I implemented generative adversarial network using both nn.ReLU() and nn.ReLU(inplace=True). It seems that nn.ReLU(inplace=True) saved very small amount of memory.

What’s the purpose of the using inplace=True?
Is the behavior different in backpropagation?

31 Likes

inplace=True means that it will modify the input directly, without allocating any additional output. It can sometimes slightly decrease the memory usage, but may not always be a valid operation (because the original input is destroyed). However, if you don’t see an error, it means that your use case is valid.

74 Likes

In this http://pytorch.org/docs/master/notes/autograd.html#in-place-operations-on-variables document, in place operation is not encouraged. But why did most official example in torchvision (e.g. Resnet) use nn.ReLU(inplace=True).

Also, does
x = self.conv1(x)
x = self.conv2(x)
be considered as in place operation (as they use the same variable name) or not?

6 Likes

x = self.conv1(x)
x = self.conv2(x)

is not an in place operation, because you use the same variable name, but it’s not the same variable underneath. You just point your x name to a new variable, the old one is still in memory (because it’s referenced by the pytorch graph)

13 Likes

Thanks! It makes sense!
But as inplace operation is not encouraged, why most official examples use nn.ReLU(inplace=True)?

7 Likes

I’m a newbie of pytorch. So I wonder whether nn.ReLI(inplace=True) would do harm to backprop? And what about F.ReLU(inplace)?

6 Likes

That’s a good question! I think that this was an initial limitation based on the PyTorch (whitepaper) manuscript on arxiv. But based on what I’ve seen (e.g., by @soumith https://gist.github.com/soumith/71995cecc5b99cda38106ad64503cee3) it seems that inplace ops like nn.ReLU(inplace=True) are supported in the autodiff engine now. Not sure, but I guess the same should be true for the functional one as it is referencing the nn. one.

5 Likes

@cdancette In that case, the relu(inplace=True) in vision/resnet.py is actually not inplace since it is used with x = relu(x) in forward()?

For relu, when input is negative, both the grad and output should be zero, grads should stop propagating from there, so inplace doesn’t hurt anything while saves memory.

10 Likes

Is this an in-place operation?

b = torch.tensor(5)
y = torch.sigmoid_(torch.tensor(4)) & y = torch.sigmoid(b)

Thanks!

Even if you use x = relu(x), it is still inplace, reassining x to the output of relu(x) does nothing here.

You can check :after relu(x) and x = relu(x), x has the same value in both cases.

torch.sigmoid_ is an inplace operation

torch.sigmoid is not.

You can check on pytorch:

>>> a = torch.tensor(1.0)
>>> torch.sigmoid(a)
tensor(0.7311)
>>> print(a)
tensor(1.0)
>>> a = torch.tensor(1.0)
>>> torch.sigmoid_(a)
tensor(0.7311)
>>> print(a)
tensor(0.7311)

In the first case, a still has its original value, while in the second case, a is different.

5 Likes

In case y = F.relu(x, inplace=True), it won’t hurt anything if value of x should always be positive in your computational graph.
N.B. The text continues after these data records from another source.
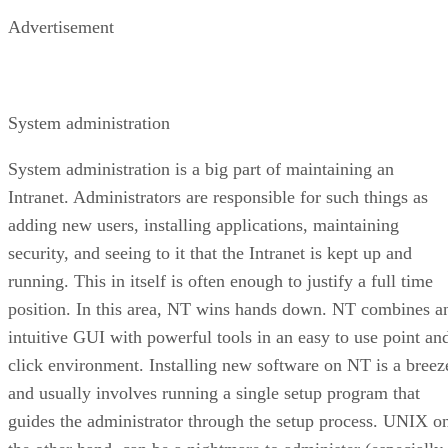
Advertisement
System administration
System administration is a big part of maintaining an
Intranet. Administrators are responsible for such things as
adding new users, installing applications, maintaining
security, and seeing to it that the Intranet is kept up and
running. This in itself is often enough to justify a full time
position. In this area, NT wins hands down. NT combines a
intuitive GUI with powerful tools in an easy to use point an
click environment. Installing new software on NT is a breez
and usually involves running a single setup program that
guides the administrator through the setup process. UNIX o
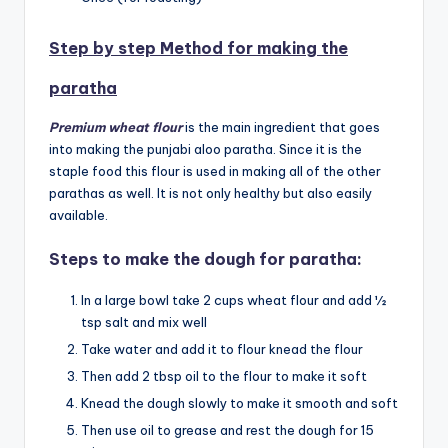
Step by step Method for making the
paratha
Premium wheat flour
is the main ingredient that goes
into making the punjabi aloo paratha. Since it is the
staple food this flour is used in making all of the other
parathas as well. It is not only healthy but also easily
available.
Steps to make the dough for paratha:
In a large bowl take 2 cups wheat flour and add ½
tsp salt and mix well
Take water and add it to flour knead the flour
Then add 2 tbsp oil to the flour to make it soft
Knead the dough slowly to make it smooth and soft
Then use oil to grease and rest the dough for 15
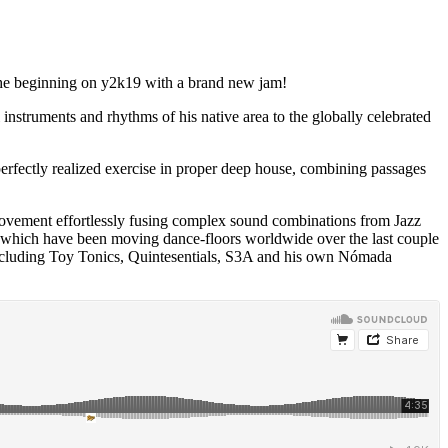
 the beginning on y2k19 with a brand new jam!
nstruments and rhythms of his native area to the globally celebrated
perfectly realized exercise in proper deep house, combining passages
movement effortlessly fusing complex sound combinations from Jazz
cks which have been moving dance-floors worldwide over the last couple
e including Toy Tonics, Quintesentials, S3A and his own Nómada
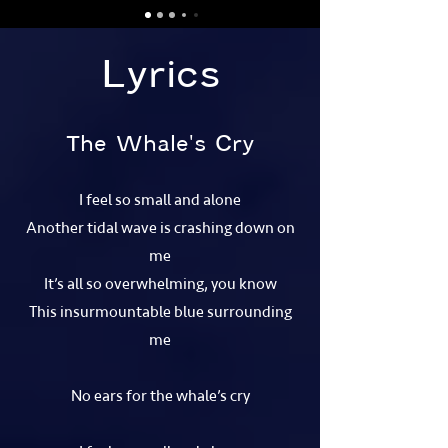
Lyrics
The Whale's Cry
I feel so small and alone
Another tidal wave is crashing down on
me
It’s all so overwhelming, you know
This insurmountable blue surrounding
me
No ears for the whale’s cry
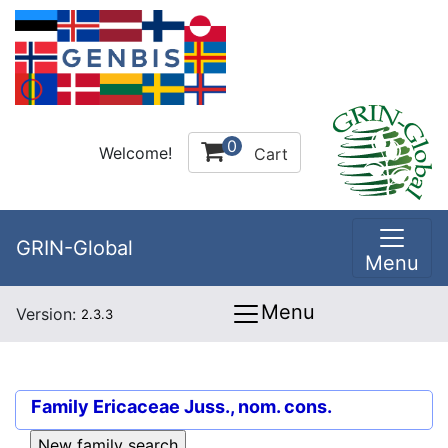
0
Welcome!
Cart
GRIN-Global
Menu
Menu
Version:
2.3.3
Family
Ericaceae Juss., nom. cons.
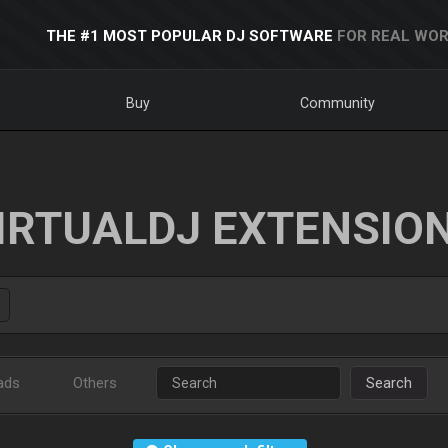
THE #1 MOST POPULAR DJ SOFTWARE
FOR REAL WOR
Buy
Community
IRTUALDJ EXTENSIO
ads
Others
Search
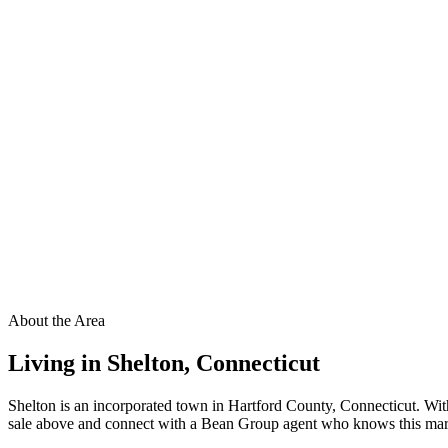
About the Area
Living in
Shelton
,
Connecticut
Shelton is an incorporated town in Hartford County, Connecticut. Wit
sale above and connect with a Bean Group agent who knows this market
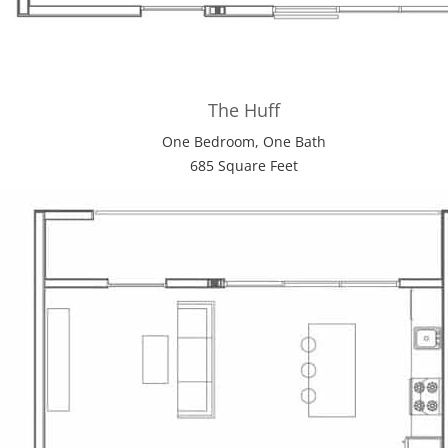
The Huff
One Bedroom, One Bath
685 Square Feet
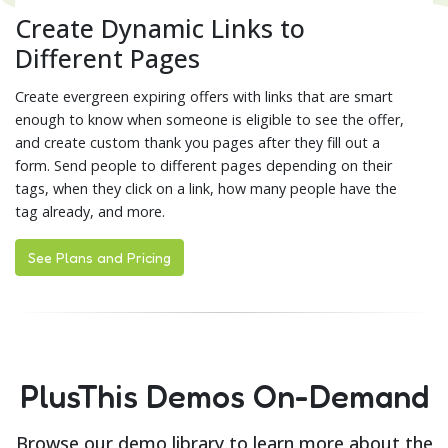
Create Dynamic Links to
Different Pages
Create evergreen expiring offers with links that are smart
enough to know when someone is eligible to see the offer,
and create custom thank you pages after they fill out a
form. Send people to different pages depending on their
tags, when they click on a link, how many people have the
tag already, and more.
See Plans and Pricing
PlusThis Demos On-Demand
Browse our demo library to learn more about the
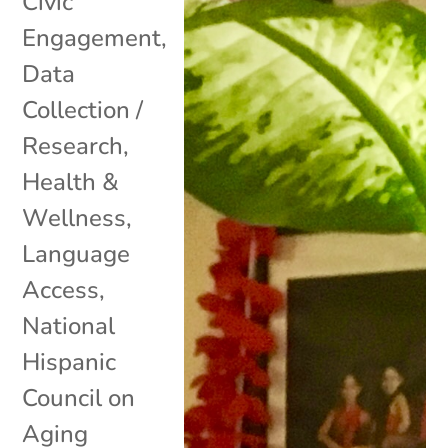
Civic
Engagement
,
Data
Collection /
Research
,
Health &
Wellness
,
Language
Access
,
National
Hispanic
Council on
Aging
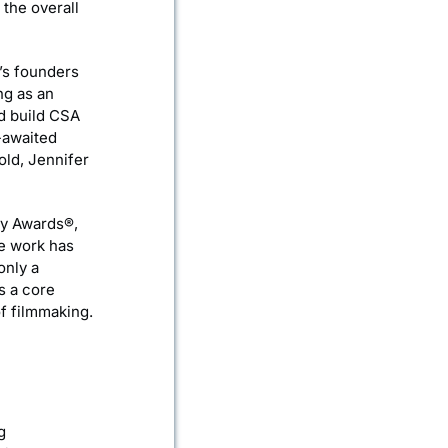
 the overall
’s founders
ng as an
ed build CSA
-awaited
old, Jennifer
my Awards®,
e work has
only a
s a core
of filmmaking.
g
g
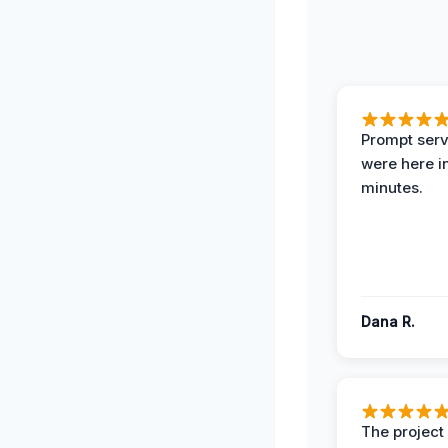
Prompt serv
were here i
minutes.
Dana R.
The projec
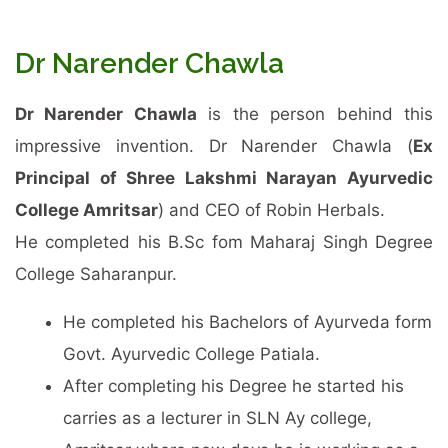
Dr Narender Chawla
Dr Narender Chawla
is the person behind this
impressive invention. Dr Narender Chawla (
Ex
Principal of Shree Lakshmi Narayan Ayurvedic
College Amritsar
) and CEO of Robin Herbals.
He completed his B.Sc fom Maharaj Singh Degree
College Saharanpur.
He completed his Bachelors of Ayurveda form
Govt. Ayurvedic College Patiala.
After completing his Degree he started his
carries as a lecturer in SLN Ay college,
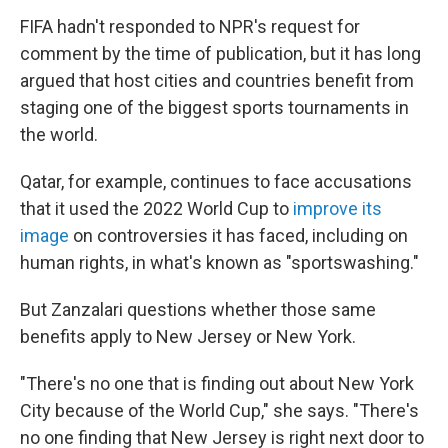
FIFA hadn't responded to NPR's request for
comment by the time of publication, but it has long
argued that host cities and countries benefit from
staging one of the biggest sports tournaments in
the world.
Qatar, for example, continues to face accusations
that it used the 2022 World Cup to
improve its
image
on controversies it has faced, including on
human rights, in what's known as "sportswashing."
But Zanzalari questions whether those same
benefits apply to New Jersey or New York.
"There's no one that is finding out about New York
City because of the World Cup," she says. "There's
no one finding that New Jersey is right next door to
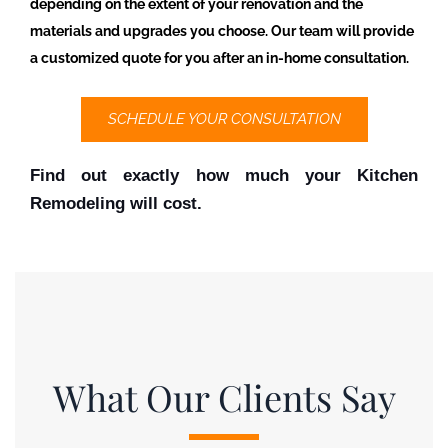
depending on the extent of your renovation and the
materials and upgrades you choose. Our team will provide
a customized quote for you after an in-home consultation.
SCHEDULE YOUR CONSULTATION
Find out exactly how much your Kitchen 
Remodeling will cost.
What Our Clients Say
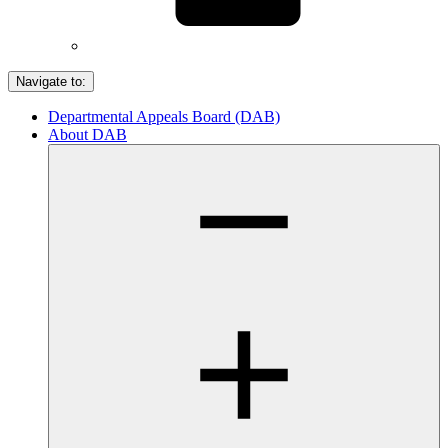
Navigate to:
Departmental Appeals Board (DAB)
About DAB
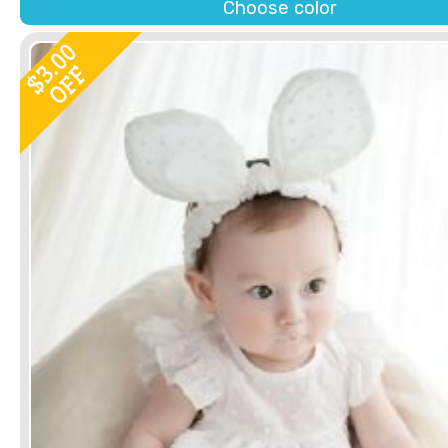
Choose color
3.00
OFF
$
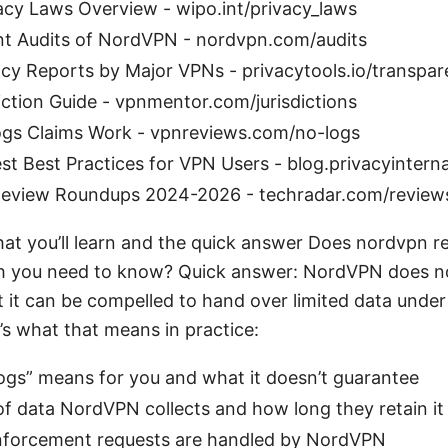
acy Laws Overview - wipo.int/privacy_laws
t Audits of NordVPN - nordvpn.com/audits
cy Reports by Major VPNs - privacytools.io/transpa
ction Guide - vpnmentor.com/jurisdictions
s Claims Work - vpnreviews.com/no-logs
t Best Practices for VPN Users - blog.privacyinterna
eview Roundups 2024-2026 - techradar.com/review
at you’ll learn and the quick answer Does nordvpn rep
uth you need to know? Quick answer: NordVPN does n
ut it can be compelled to hand over limited data under 
’s what that means in practice:
ogs” means for you and what it doesn’t guarantee
f data NordVPN collects and how long they retain it
forcement requests are handled by NordVPN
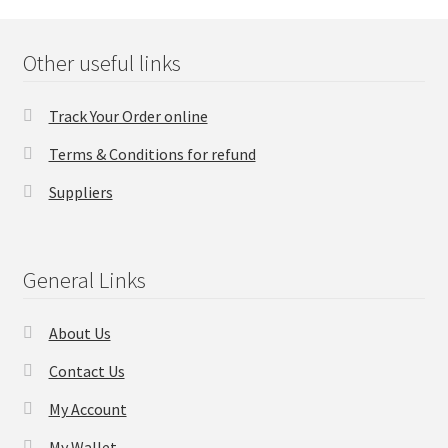
FAQs Page
Other useful links
Home
Track Your Order online
Knowledge-Base
Terms & Conditions for refund
My Account
Suppliers
Order Status
General Links
Our Business Partner
About Us
Products
Contact Us
Server Service List
My Account
Shop
My Wallet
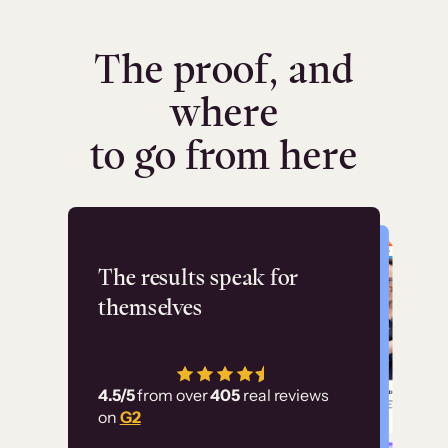
The proof, and
where
to go from here
Flashpoint
The results speak for
themselves
“Using Thinkific Plus
has allowed us to
4.5/5
from over
405
real reviews
employ our customer
on
G2
education at scale.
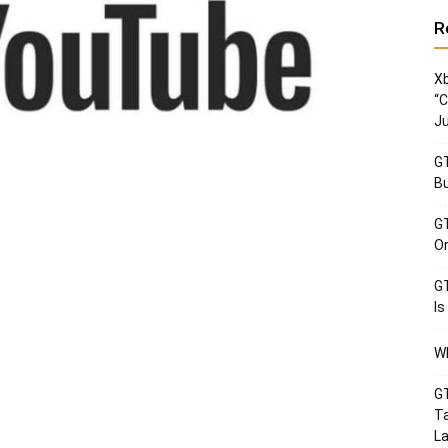
R
Xb
“C
Ju
GT
Bu
GT
Or
GT
Is
Wh
GT
Ta
La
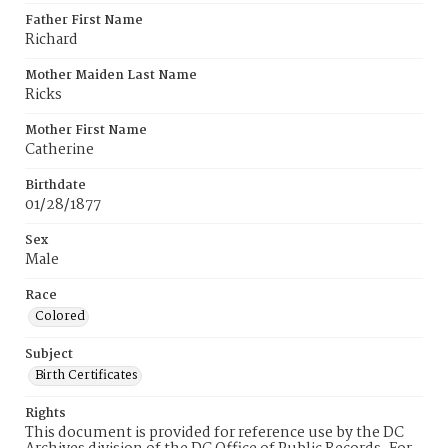
Father First Name
Richard
Mother Maiden Last Name
Ricks
Mother First Name
Catherine
Birthdate
01/28/1877
Sex
Male
Race
Colored
Subject
Birth Certificates
Rights
This document is provided for reference use by the DC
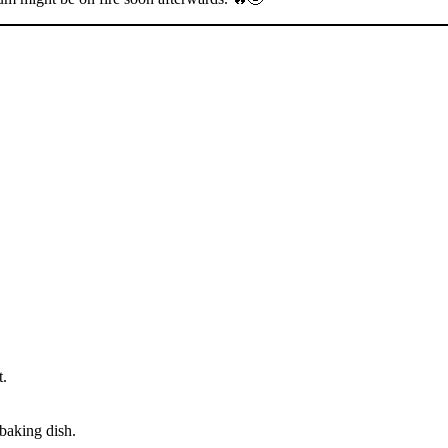
t.
 baking dish.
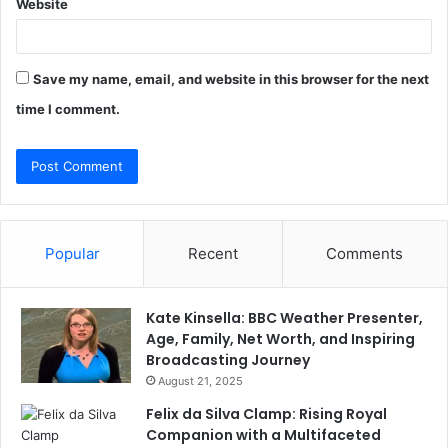
Website
Save my name, email, and website in this browser for the next
time I comment.
Popular
Recent
Comments
Kate Kinsella: BBC Weather Presenter,
Age, Family, Net Worth, and Inspiring
Broadcasting Journey
August 21, 2025
Felix da Silva Clamp: Rising Royal
Companion with a Multifaceted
However, some other node that shares x as input while it requires x has both positive and negative value, then your network may malfunction.

For example, in the following situation,

y = F.relu(x, inplace=True) (1)
z = network(x) (2)

If (1) is declared first and execuated first, then value of x is changed, then z may have incorrect expected value.